米を焚いてる間に、厨房に足りない食材や調味料をスレナに買ってきてもらって準備は整ったでの。
小一時間ほどで、親子丼は完成したわい。
ついでだから、みんなの分の親子丼もつくったでな。
「さあ、おじさん食べてみて」
「お、おう……」
おじさんはパクリと一口頬張ったでな。
「こ、これは……」
「これが本当の親子丼だよおじさん。これが本当の食堂サーシャの親子丼の味だよ」
「お、お嬢ちゃんは……」
「食堂サーシャの一人娘、あたしがサーシャだよ」
それからはおじさんはすごむことなく、もくもくと親子丼を完食しおったわい。
スレナにはもちろん大盛りをこしらえてやったでな。
ダルロはわしに親指を突き出して片目をつぶったで。
キリエは二杯めの親子丼に涙を流して感激し、口元を米粒だらけにして頬張っておるわい。
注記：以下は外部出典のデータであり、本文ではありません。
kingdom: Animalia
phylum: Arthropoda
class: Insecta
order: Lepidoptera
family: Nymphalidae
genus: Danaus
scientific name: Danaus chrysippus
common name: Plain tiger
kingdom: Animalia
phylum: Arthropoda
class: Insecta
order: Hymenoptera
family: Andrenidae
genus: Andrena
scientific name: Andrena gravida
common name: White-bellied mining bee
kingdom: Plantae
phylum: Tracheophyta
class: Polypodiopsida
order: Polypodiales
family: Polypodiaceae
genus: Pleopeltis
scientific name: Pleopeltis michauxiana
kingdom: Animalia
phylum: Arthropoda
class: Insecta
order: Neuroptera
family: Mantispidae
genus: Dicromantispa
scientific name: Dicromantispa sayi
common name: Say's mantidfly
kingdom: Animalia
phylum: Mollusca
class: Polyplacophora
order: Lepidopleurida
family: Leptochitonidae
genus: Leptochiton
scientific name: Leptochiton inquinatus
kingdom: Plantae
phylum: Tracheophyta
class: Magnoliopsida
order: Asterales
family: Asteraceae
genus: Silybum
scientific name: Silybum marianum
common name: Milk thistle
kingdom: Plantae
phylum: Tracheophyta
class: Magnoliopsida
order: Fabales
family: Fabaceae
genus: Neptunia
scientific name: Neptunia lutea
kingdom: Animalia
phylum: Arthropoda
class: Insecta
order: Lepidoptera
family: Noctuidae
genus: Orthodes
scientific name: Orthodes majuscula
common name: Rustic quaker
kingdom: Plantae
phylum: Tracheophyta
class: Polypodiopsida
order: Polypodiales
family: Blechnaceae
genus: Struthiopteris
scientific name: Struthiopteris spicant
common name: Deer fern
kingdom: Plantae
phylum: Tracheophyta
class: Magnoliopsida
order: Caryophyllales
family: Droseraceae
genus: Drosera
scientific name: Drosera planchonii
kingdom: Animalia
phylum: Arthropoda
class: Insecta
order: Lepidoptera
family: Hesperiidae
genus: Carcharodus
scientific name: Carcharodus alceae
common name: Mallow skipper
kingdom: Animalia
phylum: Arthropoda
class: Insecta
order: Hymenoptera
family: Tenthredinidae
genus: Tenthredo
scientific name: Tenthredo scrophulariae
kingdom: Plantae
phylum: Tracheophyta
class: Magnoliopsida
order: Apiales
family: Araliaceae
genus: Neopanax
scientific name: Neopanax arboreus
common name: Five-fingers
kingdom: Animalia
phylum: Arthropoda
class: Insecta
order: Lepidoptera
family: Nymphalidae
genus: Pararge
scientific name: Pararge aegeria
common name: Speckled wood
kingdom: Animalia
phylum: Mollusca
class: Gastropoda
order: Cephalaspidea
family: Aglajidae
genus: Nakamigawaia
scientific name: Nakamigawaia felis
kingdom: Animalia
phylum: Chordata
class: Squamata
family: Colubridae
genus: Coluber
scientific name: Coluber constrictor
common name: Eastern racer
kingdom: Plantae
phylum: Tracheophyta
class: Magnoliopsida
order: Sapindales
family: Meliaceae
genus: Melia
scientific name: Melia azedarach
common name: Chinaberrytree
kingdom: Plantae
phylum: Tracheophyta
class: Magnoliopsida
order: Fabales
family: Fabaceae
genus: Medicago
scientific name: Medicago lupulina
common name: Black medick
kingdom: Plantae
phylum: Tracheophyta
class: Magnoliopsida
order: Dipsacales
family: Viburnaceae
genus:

「俺だってこんなあこぎな商売はしたくなかったんだ……子供を食わせていくために仕方なかったんだ……」
おじさんはしくしくと泣きながら語りおった。
ステルピア学園をなんとかギリギリ卒業したおじさんだったのじゃが、王宮の兵士としては使い物になるレベルではなかったらしいで。
数年で王宮をクビになって、それからは職を転々としたがどれもうまくいかなかったそうじゃね。
嫁さんは子供を産むそうそう、流行病で死んでしまったんじゃと。
残された子供を、男でひとり育てるためには、あこぎな商売に走るしかなかったらしいの。
「おじさん、これ」
「なんだいこれは」
「親子丼のレシピ。この通り何度も何度も練習してみて」
わしは紙に書いたレシピをおじさんに渡したで。
まあ、親子丼は家庭料理みたいなもんじゃ。
レシピなんぞくれてやるわい。
「父ちゃん!」
「カリル! お前見てたのか……」
「父ちゃんならできるよ! ボクも手伝うから一緒に頑張ろうよ!」
奥の部屋から、おじさんの息子が見ておったようじゃね。
六歳にも満たない子供だというのに、痩せ細ってかわいそうじゃのう。
男の子とおじさんは抱き合って泣いておるわ。
責任感の強い子じゃ。
将来この店が繁盛することを願うで。
おじさんは、わしらから金を取ることはなかったでな。
何度も何度も感謝してお辞儀しておったで。
もちろんカリルという子供にも、わしは親子丼をつくってあげたでな。
「やっぱりサーシャちゃんの親子丼が一番よね」
「俺はオムレツが一番好きだなー」
「オムレツってなに?」
こうして、わしらの王都初日がスタートしたで。
そして店を出てからわしは、自分が昼飯を食べていないことを、腹を鳴らしながら思い出したのじゃった――。